◆ What you will do ◆
Omit the images. Reproduce each line of the records exactly as it appears.

◆ Entries taken from a collection ◆
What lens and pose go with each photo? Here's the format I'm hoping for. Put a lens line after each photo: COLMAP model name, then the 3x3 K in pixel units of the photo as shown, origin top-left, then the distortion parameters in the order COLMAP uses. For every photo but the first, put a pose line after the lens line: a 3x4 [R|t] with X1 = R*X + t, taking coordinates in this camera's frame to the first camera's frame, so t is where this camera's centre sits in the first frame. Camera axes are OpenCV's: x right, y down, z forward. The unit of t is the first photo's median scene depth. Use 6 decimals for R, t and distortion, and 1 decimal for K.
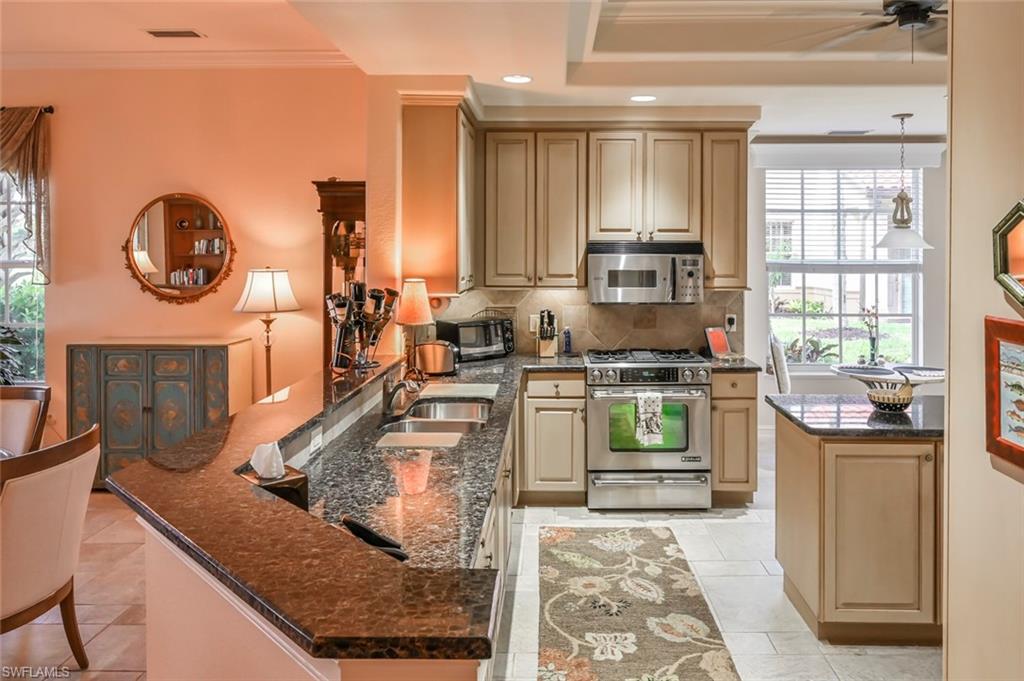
lens RADIAL K [[725.4, 0, 512.0], [0, 725.4, 340.5], [0, 0, 1]] dist [-0.000306, -0.000738]
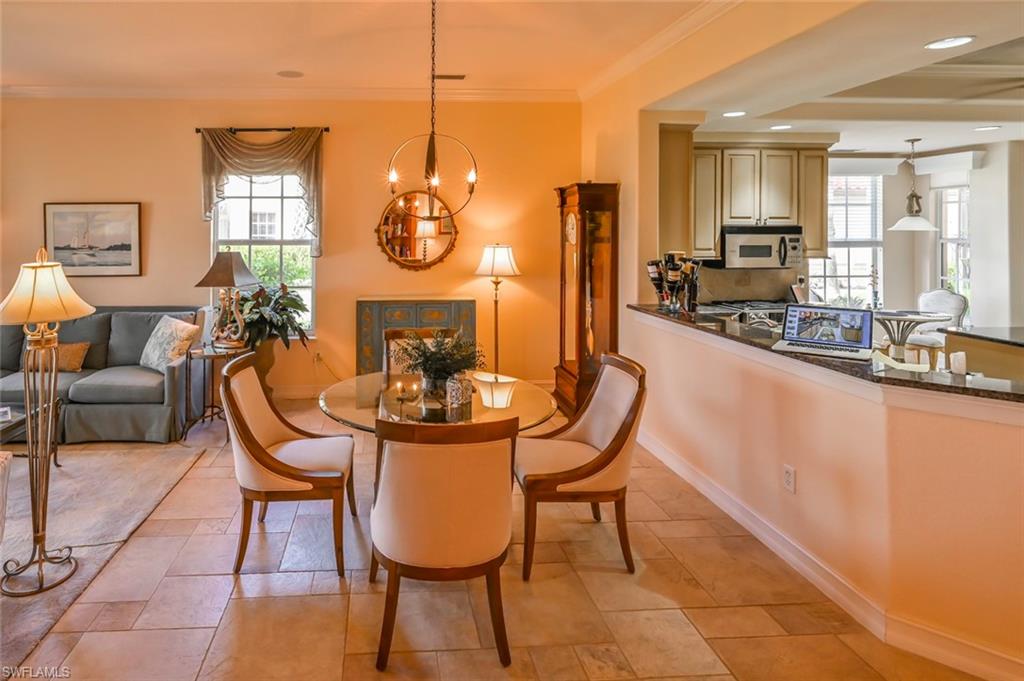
lens RADIAL K [[526.6, 0, 511.7], [0, 526.6, 290.4], [0, 0, 1]] dist [-0.002226, -0.000139]
pose [[0.997975, -0.008075, 0.063097, -0.377460], [0.008914, 0.999875, -0.013037, 0.001716], [-0.062984, 0.013573, 0.997922, -0.011656]]
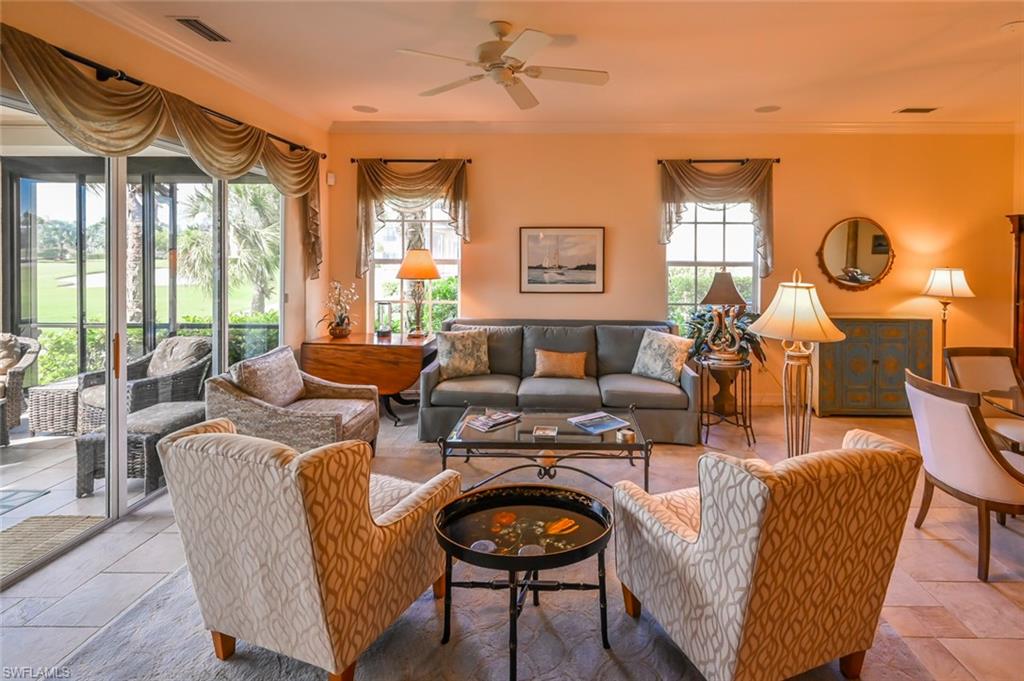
lens RADIAL K [[459.1, 0, 512.2], [0, 459.1, 310.4], [0, 0, 1]] dist [0.021927, -0.000168]
pose [[0.999384, 0.004217, 0.034828, -1.286311], [-0.004345, 0.999984, 0.003608, -0.011312], [-0.034812, -0.003758, 0.999387, 0.065467]]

◆ Solution to this exercise ◆
What lens and pose go with each photo? Here's the format I'm hoping for. Put a lens line after each photo: COLMAP model name, then the 3x3 K in pixel units of the photo as shown, origin top-left, then the distortion parameters in the order COLMAP uses. For every photo but the first, put a pose line after the lens line: a 3x4 [R|t] with X1 = R*X + t, taking coordinates in this camera's frame to the first camera's frame, so t is where this camera's centre sits in the first frame. Camera axes are OpenCV's: x right, y down, z forward. The unit of t is the first photo's median scene depth. Use 6 decimals for R, t and distortion, and 1 decimal for K.
lens RADIAL K [[725.4, 0, 512.0], [0, 725.4, 340.5], [0, 0, 1]] dist [-0.000306, -0.000738]
lens RADIAL K [[526.6, 0, 511.7], [0, 526.6, 290.4], [0, 0, 1]] dist [-0.002226, -0.000139]
pose [[0.997975, -0.008075, 0.063097, -0.377460], [0.008914, 0.999875, -0.013037, 0.001716], [-0.062984, 0.013573, 0.997922, -0.011656]]
lens RADIAL K [[459.1, 0, 512.2], [0, 459.1, 310.4], [0, 0, 1]] dist [0.021927, -0.000168]
pose [[0.999384, 0.004217, 0.034828, -1.286311], [-0.004345, 0.999984, 0.003608, -0.011312], [-0.034812, -0.003758, 0.999387, 0.065467]]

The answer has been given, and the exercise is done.